Supplied data
━━━
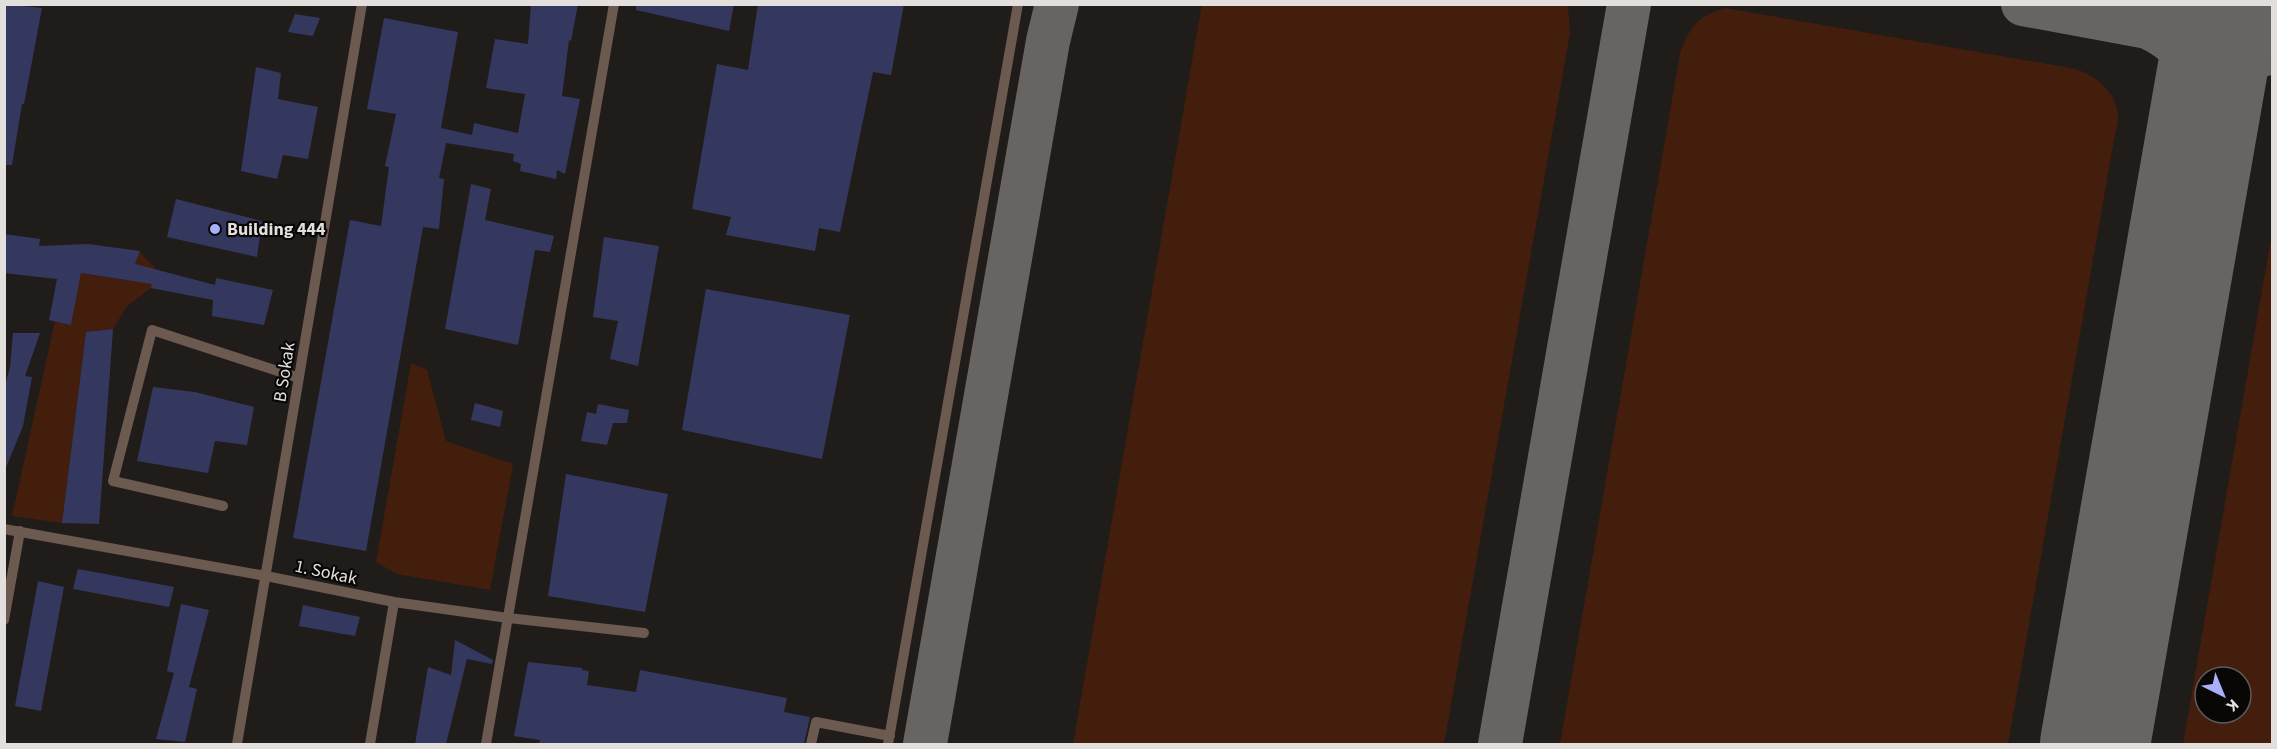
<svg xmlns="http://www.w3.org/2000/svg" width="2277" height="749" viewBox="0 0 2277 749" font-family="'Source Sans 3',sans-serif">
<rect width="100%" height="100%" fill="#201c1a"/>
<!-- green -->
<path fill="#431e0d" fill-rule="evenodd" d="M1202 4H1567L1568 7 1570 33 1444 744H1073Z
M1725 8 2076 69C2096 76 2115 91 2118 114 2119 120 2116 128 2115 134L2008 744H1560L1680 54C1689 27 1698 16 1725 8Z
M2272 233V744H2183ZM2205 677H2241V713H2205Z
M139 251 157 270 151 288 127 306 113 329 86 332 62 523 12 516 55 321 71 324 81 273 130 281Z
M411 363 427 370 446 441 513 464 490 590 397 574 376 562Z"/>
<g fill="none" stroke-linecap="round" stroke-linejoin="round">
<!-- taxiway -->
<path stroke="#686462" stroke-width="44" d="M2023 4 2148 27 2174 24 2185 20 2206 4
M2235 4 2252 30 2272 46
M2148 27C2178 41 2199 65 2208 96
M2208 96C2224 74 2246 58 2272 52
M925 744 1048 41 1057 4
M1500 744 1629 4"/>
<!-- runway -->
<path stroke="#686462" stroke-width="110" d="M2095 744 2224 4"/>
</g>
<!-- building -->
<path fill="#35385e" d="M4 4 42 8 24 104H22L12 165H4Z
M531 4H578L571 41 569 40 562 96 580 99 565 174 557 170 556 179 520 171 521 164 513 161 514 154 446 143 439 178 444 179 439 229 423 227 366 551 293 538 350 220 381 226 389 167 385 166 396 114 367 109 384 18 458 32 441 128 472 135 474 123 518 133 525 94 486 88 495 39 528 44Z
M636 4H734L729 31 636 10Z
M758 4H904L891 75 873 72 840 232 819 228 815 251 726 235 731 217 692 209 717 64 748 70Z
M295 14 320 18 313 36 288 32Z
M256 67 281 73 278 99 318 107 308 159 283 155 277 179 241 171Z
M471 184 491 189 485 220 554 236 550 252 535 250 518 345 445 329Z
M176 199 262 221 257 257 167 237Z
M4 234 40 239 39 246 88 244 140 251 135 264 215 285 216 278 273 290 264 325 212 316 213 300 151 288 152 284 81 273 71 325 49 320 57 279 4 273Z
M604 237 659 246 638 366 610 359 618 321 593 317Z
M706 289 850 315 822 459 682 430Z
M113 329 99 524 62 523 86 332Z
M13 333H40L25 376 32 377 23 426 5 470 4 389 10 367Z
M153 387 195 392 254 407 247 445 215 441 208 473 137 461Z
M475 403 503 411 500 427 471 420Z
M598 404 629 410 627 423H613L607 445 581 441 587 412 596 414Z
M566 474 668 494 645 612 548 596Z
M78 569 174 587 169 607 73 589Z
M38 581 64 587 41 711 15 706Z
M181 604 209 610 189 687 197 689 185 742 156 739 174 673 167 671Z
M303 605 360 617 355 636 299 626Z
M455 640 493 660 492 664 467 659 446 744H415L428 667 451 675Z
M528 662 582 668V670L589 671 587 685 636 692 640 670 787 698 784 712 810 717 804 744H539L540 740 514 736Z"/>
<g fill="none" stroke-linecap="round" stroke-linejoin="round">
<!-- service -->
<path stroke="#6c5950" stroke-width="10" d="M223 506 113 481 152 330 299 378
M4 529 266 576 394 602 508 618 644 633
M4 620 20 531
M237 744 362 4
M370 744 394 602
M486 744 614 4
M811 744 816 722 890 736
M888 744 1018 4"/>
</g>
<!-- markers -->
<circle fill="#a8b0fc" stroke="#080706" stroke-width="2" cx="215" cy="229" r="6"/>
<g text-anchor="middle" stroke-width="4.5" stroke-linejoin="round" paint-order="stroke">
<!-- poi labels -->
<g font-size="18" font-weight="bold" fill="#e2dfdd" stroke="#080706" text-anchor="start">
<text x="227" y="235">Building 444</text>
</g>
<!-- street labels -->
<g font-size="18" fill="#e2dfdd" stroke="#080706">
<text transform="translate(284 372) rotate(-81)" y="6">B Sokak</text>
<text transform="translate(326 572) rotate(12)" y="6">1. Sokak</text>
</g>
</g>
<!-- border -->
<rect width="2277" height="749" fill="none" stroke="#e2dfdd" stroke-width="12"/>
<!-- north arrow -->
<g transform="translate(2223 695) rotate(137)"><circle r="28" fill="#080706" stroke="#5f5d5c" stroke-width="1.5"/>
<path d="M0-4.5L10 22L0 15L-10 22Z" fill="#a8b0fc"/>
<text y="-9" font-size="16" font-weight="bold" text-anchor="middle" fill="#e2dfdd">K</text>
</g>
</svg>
━━━
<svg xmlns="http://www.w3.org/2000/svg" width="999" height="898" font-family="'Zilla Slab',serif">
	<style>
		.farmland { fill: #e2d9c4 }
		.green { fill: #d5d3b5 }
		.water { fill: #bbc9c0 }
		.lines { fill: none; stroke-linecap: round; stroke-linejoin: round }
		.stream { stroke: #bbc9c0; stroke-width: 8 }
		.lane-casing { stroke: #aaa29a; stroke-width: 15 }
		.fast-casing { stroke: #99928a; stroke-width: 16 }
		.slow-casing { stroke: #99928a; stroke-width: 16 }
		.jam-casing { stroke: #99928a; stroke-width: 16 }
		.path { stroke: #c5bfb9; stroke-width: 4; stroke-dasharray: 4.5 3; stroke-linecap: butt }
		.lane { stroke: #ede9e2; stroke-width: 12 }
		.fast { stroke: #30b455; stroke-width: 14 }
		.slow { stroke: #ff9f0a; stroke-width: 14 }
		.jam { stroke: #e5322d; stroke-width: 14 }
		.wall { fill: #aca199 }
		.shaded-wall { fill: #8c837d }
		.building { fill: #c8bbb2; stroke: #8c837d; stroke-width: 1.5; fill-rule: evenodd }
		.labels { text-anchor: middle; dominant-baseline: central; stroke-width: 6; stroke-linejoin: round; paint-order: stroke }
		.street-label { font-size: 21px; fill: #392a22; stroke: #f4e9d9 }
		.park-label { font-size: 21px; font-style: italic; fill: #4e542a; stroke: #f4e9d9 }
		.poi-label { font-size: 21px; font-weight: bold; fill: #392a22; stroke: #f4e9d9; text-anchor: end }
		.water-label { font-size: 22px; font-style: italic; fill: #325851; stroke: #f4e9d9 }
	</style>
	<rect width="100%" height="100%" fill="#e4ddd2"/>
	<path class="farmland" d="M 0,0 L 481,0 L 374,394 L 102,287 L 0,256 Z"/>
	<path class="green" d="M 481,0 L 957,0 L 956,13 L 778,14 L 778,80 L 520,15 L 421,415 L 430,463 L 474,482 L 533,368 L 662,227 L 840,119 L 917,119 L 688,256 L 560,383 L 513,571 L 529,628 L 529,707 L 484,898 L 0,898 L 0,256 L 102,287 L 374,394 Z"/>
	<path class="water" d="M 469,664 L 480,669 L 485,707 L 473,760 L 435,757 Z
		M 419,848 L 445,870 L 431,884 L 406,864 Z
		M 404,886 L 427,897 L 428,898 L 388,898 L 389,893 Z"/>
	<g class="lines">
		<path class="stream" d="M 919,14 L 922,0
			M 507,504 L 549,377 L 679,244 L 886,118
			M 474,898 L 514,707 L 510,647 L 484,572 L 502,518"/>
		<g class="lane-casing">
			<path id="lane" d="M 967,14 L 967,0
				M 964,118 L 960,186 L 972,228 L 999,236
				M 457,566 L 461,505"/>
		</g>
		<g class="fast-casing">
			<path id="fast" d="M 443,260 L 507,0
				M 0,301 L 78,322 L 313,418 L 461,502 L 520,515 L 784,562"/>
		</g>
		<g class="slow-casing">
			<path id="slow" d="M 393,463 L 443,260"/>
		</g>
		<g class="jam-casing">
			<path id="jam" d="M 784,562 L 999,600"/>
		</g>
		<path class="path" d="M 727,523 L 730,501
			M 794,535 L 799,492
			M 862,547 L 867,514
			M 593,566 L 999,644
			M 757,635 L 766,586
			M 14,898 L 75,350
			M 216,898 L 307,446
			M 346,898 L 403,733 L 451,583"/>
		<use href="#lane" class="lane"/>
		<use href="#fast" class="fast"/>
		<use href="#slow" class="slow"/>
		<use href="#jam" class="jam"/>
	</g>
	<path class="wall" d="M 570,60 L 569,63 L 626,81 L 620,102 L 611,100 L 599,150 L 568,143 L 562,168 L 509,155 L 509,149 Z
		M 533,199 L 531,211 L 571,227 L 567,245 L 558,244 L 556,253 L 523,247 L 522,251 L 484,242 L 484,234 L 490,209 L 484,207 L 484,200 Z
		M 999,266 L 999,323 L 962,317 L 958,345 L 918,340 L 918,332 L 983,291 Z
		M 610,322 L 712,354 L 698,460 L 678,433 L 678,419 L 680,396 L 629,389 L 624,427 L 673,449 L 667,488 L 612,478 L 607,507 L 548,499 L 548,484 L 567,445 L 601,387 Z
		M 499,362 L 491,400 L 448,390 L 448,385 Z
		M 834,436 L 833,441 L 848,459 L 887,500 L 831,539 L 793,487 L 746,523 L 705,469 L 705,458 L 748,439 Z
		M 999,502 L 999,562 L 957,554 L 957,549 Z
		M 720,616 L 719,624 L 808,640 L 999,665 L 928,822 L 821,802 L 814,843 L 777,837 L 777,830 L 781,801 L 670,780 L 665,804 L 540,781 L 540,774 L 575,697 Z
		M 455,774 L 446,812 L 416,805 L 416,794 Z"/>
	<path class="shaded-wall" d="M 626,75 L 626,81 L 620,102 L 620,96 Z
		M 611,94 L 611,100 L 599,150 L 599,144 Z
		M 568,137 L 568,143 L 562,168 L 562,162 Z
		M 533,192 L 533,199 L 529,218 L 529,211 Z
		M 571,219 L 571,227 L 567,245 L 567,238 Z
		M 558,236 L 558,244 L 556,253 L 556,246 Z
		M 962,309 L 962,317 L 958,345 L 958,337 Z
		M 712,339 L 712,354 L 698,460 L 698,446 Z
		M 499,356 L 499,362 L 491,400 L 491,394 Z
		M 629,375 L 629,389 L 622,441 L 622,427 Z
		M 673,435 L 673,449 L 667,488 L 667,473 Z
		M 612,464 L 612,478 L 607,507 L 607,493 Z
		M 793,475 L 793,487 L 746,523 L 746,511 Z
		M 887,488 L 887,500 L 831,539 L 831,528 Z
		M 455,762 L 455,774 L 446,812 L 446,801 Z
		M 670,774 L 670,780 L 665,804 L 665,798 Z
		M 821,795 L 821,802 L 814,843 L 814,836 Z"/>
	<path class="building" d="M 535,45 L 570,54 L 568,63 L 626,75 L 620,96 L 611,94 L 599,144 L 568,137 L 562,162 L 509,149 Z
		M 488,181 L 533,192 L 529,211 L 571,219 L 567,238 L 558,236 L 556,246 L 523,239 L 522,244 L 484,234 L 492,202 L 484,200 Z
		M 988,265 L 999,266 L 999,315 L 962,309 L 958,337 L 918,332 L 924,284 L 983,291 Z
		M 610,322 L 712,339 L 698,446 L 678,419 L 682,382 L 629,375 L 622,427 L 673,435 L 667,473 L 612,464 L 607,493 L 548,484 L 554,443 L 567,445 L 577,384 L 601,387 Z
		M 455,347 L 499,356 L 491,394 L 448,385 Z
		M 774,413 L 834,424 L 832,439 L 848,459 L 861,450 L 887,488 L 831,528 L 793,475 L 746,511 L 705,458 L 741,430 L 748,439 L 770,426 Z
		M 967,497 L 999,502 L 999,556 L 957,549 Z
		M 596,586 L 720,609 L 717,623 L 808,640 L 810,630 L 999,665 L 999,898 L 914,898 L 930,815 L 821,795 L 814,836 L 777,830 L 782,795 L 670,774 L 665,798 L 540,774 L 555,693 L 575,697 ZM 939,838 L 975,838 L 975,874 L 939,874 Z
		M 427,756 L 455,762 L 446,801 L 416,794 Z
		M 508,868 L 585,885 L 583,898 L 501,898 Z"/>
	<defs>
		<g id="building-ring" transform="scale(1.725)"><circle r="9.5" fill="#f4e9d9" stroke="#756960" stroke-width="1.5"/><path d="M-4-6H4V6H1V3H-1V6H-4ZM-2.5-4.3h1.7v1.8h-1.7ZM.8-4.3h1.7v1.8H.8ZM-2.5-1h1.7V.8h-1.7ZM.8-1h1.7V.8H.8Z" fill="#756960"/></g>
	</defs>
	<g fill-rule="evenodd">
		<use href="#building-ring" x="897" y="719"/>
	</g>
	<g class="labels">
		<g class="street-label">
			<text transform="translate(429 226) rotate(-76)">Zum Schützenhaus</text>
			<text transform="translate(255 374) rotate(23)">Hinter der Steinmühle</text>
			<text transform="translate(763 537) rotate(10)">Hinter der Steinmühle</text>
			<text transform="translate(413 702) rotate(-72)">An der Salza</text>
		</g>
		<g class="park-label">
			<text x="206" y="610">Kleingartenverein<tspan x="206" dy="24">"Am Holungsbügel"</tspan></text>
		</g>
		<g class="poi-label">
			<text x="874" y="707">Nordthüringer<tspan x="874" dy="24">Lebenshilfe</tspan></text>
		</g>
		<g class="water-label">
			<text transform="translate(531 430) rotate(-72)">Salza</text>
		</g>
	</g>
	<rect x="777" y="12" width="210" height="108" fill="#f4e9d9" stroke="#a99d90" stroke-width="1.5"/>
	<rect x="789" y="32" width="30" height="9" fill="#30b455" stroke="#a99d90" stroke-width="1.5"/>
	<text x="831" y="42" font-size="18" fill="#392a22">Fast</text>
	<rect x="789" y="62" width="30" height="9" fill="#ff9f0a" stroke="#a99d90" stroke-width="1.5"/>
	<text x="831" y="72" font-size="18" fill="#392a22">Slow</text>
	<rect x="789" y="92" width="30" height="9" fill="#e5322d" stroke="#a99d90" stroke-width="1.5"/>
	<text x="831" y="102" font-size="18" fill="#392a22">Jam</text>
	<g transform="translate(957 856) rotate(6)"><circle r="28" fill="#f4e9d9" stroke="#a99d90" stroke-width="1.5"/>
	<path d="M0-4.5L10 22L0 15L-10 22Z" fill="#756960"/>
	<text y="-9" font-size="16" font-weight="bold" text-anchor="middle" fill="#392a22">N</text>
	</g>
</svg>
━━━
Task prompt
Select all lines in the listing above where the word "paint" appears, and show them.

Exercise result
<g text-anchor="middle" stroke-width="4.5" stroke-linejoin="round" paint-order="stroke">
		.labels { text-anchor: middle; dominant-baseline: central; stroke-width: 6; stroke-linejoin: round; paint-order: stroke }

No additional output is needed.